The hustle doesn't stop at closing time. After salespeople lock the doors, they grab vacuums and toilet brushes and go to work. Cleaning helps build store pride, Marks explains. But it wears on some, and if they haven't faded recently, toilet patrol only compounds the misery. "That's the only time of the day when I'm questioning what the hell I'm doing," says another salesman.

Despite this corporate culture, workers have the right to rest during their long shifts. Under California Labor Code § 226.7 and Industrial Welfare Commission Wage Order 7, retail store employees are entitled to a paid ten-minute break for every four hours of work, or major fraction thereof. Employees working at least 3½ hours are entitled to one paid break, and earn a second paid break after six hours. Furthermore, employees who work more than five hour shifts are entitled to a 30 minute break which need not be paid.

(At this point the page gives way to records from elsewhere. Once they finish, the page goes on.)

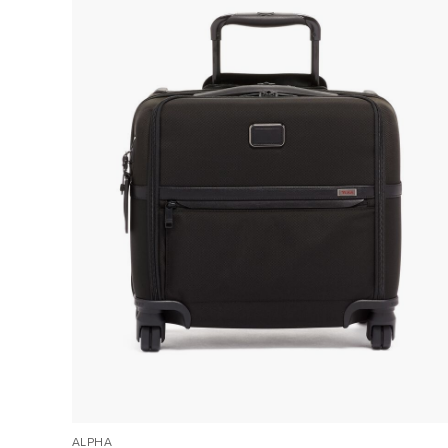
ALPHA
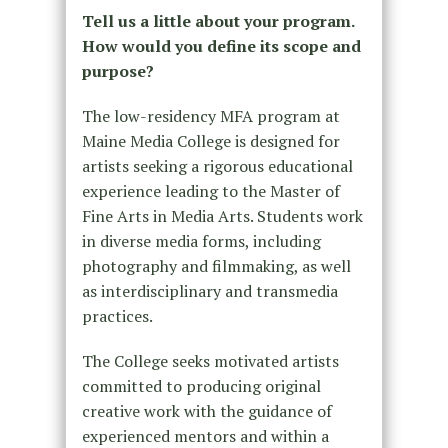
Tell us a little about your program.
How would you define its scope and
purpose?
The low-residency MFA program at
Maine Media College is designed for
artists seeking a rigorous educational
experience leading to the Master of
Fine Arts in Media Arts. Students work
in diverse media forms, including
photography and filmmaking, as well
as interdisciplinary and transmedia
practices.
The College seeks motivated artists
committed to producing original
creative work with the guidance of
experienced mentors and within a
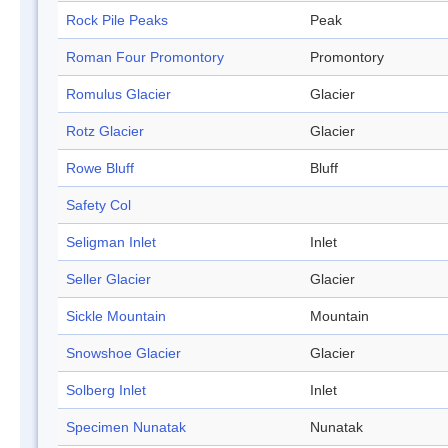
Rock Pile Peaks
Peak
Roman Four Promontory
Promontory
Romulus Glacier
Glacier
Rotz Glacier
Glacier
Rowe Bluff
Bluff
Safety Col
Seligman Inlet
Inlet
Seller Glacier
Glacier
Sickle Mountain
Mountain
Snowshoe Glacier
Glacier
Solberg Inlet
Inlet
Specimen Nunatak
Nunatak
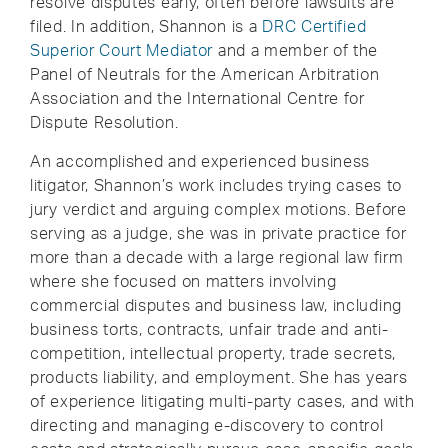
resolve disputes early, often before lawsuits are
filed. In addition, Shannon is a
DRC Certified
Superior Court Mediator
and a member of the
Panel of Neutrals for the American Arbitration
Association and the International Centre for
Dispute Resolution.
An accomplished and experienced business
litigator, Shannon’s work includes trying cases to
jury verdict and arguing complex motions. Before
serving as a judge, she was in private practice for
more than a decade with a large regional law firm
where she focused on matters involving
commercial disputes and business law, including
business torts, contracts, unfair trade and anti-
competition, intellectual property, trade secrets,
products liability, and employment. She has years
of experience litigating multi-party cases, and with
directing and managing e-discovery to control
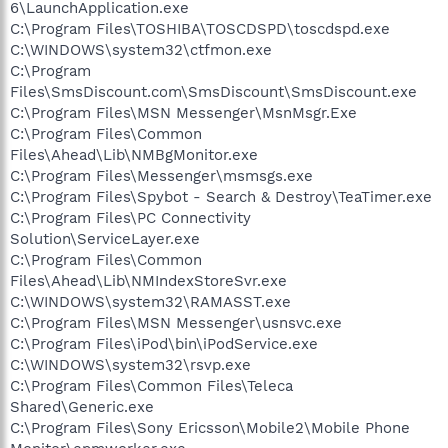
6\LaunchApplication.exe
C:\Program Files\TOSHIBA\TOSCDSPD\toscdspd.exe
C:\WINDOWS\system32\ctfmon.exe
C:\Program
Files\SmsDiscount.com\SmsDiscount\SmsDiscount.exe
C:\Program Files\MSN Messenger\MsnMsgr.Exe
C:\Program Files\Common
Files\Ahead\Lib\NMBgMonitor.exe
C:\Program Files\Messenger\msmsgs.exe
C:\Program Files\Spybot - Search & Destroy\TeaTimer.exe
C:\Program Files\PC Connectivity
Solution\ServiceLayer.exe
C:\Program Files\Common
Files\Ahead\Lib\NMIndexStoreSvr.exe
C:\WINDOWS\system32\RAMASST.exe
C:\Program Files\MSN Messenger\usnsvc.exe
C:\Program Files\iPod\bin\iPodService.exe
C:\WINDOWS\system32\rsvp.exe
C:\Program Files\Common Files\Teleca
Shared\Generic.exe
C:\Program Files\Sony Ericsson\Mobile2\Mobile Phone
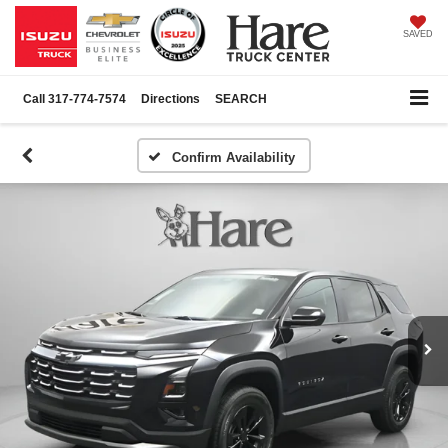
SAVED
Call
317-774-7574
Directions
SEARCH
Confirm Availability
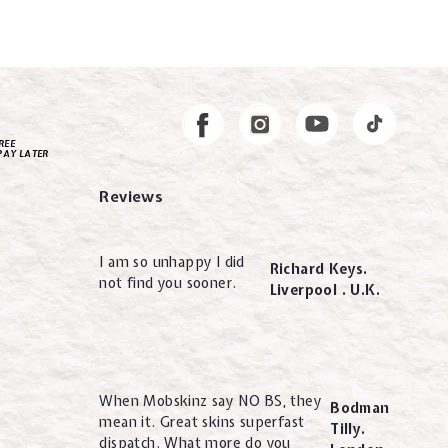
Instagram
Facebook
REE
PAY LATER
Reviews
I am so unhappy I did
Richard Keys.
not find you sooner.
Liverpool . U.K.
When Mobskinz say NO BS, they
Bodman
mean it. Great skins superfast
Tilly.
dispatch. What more do you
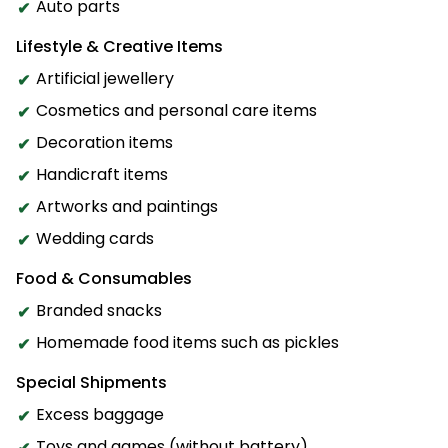
Auto parts
Lifestyle & Creative Items
Artificial jewellery
Cosmetics and personal care items
Decoration items
Handicraft items
Artworks and paintings
Wedding cards
Food & Consumables
Branded snacks
Homemade food items such as pickles
Special Shipments
Excess baggage
Toys and games (without battery)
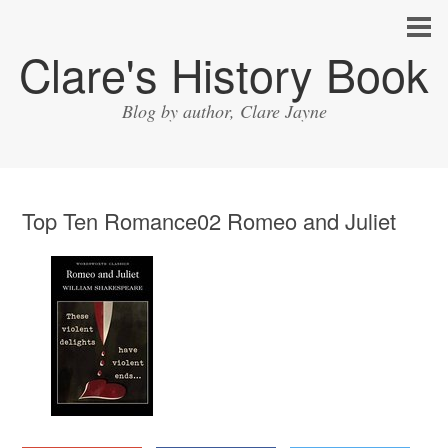
Clare's History Book
Blog by author, Clare Jayne
Top Ten Romance02 Romeo and Juliet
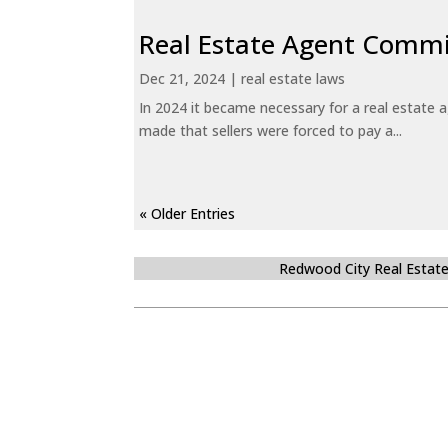
Real Estate Agent Commi
Dec 21, 2024
|
real estate laws
In 2024 it became necessary for a real estate
made that sellers were forced to pay a...
« Older Entries
Redwood City Real Estat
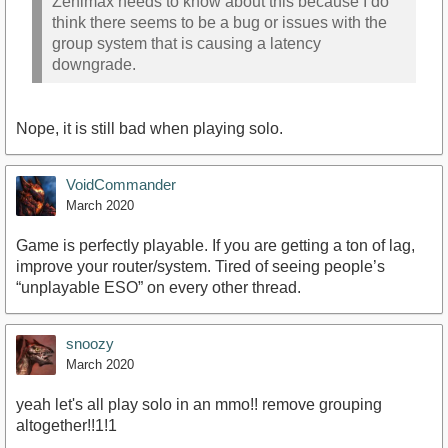
Zenimax needs to know about this because I do
think there seems to be a bug or issues with the
group system that is causing a latency
downgrade.
Nope, it is still bad when playing solo.
VoidCommander
March 2020
Game is perfectly playable. If you are getting a ton of lag,
improve your router/system. Tired of seeing people’s
“unplayable ESO” on every other thread.
snoozy
March 2020
yeah let's all play solo in an mmo!! remove grouping
altogether!!1!1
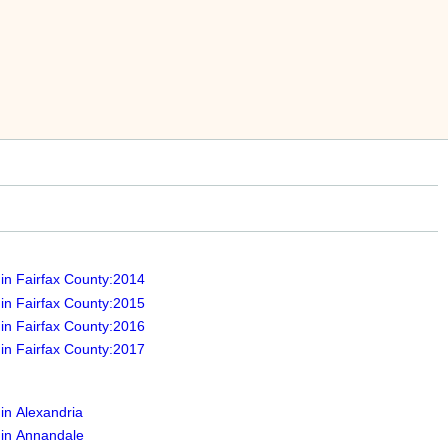
 in Fairfax County:2014
 in Fairfax County:2015
 in Fairfax County:2016
 in Fairfax County:2017
 in Alexandria
 in Annandale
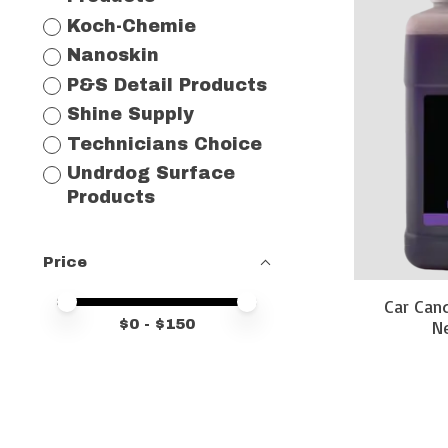
Koch-Chemie
Nanoskin
P&S Detail Products
Shine Supply
Technicians Choice
Undrdog Surface
Products
Price
Price minimum value
Price maximum value
Car Can
$
0
- $
150
Ne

The settlement will require the company to mail claim forms to all eligible employees. Workers must submit these forms in order to be eligible to receive their payments under the settlement.

Source/Contact: Walsh & Walsh, P.C. Michael J. Walsh, Esq. 420 Exchange, Suite 270 Irvine, CA 92602 Tel: (714) 544-6609 Fax: (714) 544-6621 E-mail: [email protected]. The employees were represented by Walsh & Walsh, P.C. (Michael J. Walsh and Mark A. Walsh) of Irvine, California, Langford & Langford, APLC (Michael S. Langford and Karin A. Langford) of Santa Ana, California, Kingsley & Kingsley (Eric B. Kingsley) of Encino, California, the Law Offices of Stevel Miller (Steve Miller) and the Law Office of Scott A. Miller, of Encino, California.


$172 Million: Jury Holds Wal-Mart Liable For Break Violations

Wurth We've been so busy this month, we haven't had time to keep up the blog, but this news got our attention today.

Congratulations to Fred Wurth, left, and his legal team representing Wal-Mart workers in the eagerly anticipated meal and rest period class action trial in Alameda County for their $172 million jury verdict today. The case, brought on behalf of thousands of Wal-Mart Stores Inc. workers who were illegally denied lunch breaks yielded a verdict of $57 million in compensatory damages and $115 million in punitive damages. Well over 100,000 current and former California employees who worked from 2001 to 2005 will share in the award.

Like every employer in every case we've filed since 2001, Wal-Mart argued that California law allows no private right of action for workers, and that punitive damages cannot be awarded in a break case. Like every employer in every case we've filed since 2001, Wal-Wart lost. And no company puts up a fight like Wal-Mart's. This decision bodes very well for California employees.